Let $T:V\rightarrow V$ bwe a linear transformation. Let $L \subset V$ be a linear subspace such that $L \cap \text{Ker}\,(T)=\{0 \}$.
Prove that the image given by T of any linear independent sequence in L is linear independent sequence.
Actually, I didn't understand the question.
Please help (with understanding the question and solution), thank you!

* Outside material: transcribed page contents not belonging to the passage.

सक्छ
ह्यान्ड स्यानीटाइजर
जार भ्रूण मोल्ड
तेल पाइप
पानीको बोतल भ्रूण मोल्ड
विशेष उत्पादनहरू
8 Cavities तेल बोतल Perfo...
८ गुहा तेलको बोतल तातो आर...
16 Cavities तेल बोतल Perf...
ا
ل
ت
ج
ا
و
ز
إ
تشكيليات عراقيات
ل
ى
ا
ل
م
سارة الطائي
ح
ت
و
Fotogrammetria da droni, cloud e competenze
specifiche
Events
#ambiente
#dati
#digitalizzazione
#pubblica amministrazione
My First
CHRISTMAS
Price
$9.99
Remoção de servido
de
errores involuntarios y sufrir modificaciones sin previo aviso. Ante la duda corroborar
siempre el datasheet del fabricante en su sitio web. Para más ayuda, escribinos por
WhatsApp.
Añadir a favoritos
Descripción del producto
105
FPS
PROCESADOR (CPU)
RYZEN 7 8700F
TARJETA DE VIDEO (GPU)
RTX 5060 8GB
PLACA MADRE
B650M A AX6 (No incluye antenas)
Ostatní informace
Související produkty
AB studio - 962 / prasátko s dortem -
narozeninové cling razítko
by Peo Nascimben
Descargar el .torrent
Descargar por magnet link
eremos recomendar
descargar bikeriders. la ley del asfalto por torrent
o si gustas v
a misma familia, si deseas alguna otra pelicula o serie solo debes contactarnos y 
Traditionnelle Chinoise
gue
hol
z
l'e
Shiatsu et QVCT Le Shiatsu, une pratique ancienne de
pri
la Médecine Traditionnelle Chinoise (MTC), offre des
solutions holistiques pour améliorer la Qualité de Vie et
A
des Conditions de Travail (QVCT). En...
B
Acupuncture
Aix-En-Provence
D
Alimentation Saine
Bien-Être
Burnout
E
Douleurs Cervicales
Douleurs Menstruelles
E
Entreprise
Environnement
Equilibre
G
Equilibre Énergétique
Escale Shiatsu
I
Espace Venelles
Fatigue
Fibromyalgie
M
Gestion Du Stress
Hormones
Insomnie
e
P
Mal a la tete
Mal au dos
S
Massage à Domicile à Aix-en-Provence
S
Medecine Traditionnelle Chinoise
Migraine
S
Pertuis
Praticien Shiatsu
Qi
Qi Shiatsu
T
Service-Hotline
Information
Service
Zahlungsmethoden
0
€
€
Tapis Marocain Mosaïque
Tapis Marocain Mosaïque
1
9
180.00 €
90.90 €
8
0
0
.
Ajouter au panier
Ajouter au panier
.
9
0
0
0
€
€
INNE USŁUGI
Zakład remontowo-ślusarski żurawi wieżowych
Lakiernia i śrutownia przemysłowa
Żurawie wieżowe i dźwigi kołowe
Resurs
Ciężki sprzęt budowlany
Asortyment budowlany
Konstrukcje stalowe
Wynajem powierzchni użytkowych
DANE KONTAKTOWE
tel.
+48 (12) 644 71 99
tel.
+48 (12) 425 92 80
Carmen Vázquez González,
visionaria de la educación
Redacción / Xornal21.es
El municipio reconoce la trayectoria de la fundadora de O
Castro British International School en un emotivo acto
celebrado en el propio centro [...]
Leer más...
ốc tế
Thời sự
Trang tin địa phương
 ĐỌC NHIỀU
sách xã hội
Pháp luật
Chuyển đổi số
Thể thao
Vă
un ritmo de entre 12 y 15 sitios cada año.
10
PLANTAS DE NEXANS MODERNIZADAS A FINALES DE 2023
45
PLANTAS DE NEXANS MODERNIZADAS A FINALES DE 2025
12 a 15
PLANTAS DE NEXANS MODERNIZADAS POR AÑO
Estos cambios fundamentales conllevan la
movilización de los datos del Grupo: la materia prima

Assume the contrary, i.e., that for $w_1,\ldots,w_k\in L$ which are linearly independent, their images $Tw_1,\ldots,Tw_k$ are linearly dependent, which means that there exist $c_1,\ldots,c_k$, not all zero, such that $$ 0=c_1Tw_1+\cdots+c_kTw_k=T(c_1w_1+\cdots+c_1w_k). $$ But this implies that $$ c_1w_1+\cdots+c_1w_k \in\mathrm{ker}\,T, $$ and as $$ c_1w_1+\cdots+c_1w_k \in L, $$ then $$ c_1w_1+\cdots+c_1w_k \in L\cap\mathrm{ker}\,T=\{0\}, $$ and hence $$ c_1w_1+\cdots+c_1w_k=0. $$ But since $w_1,\ldots, w_k$ are linearly independent, then $c_1=\cdots=c_k=0$, which is a contradiction.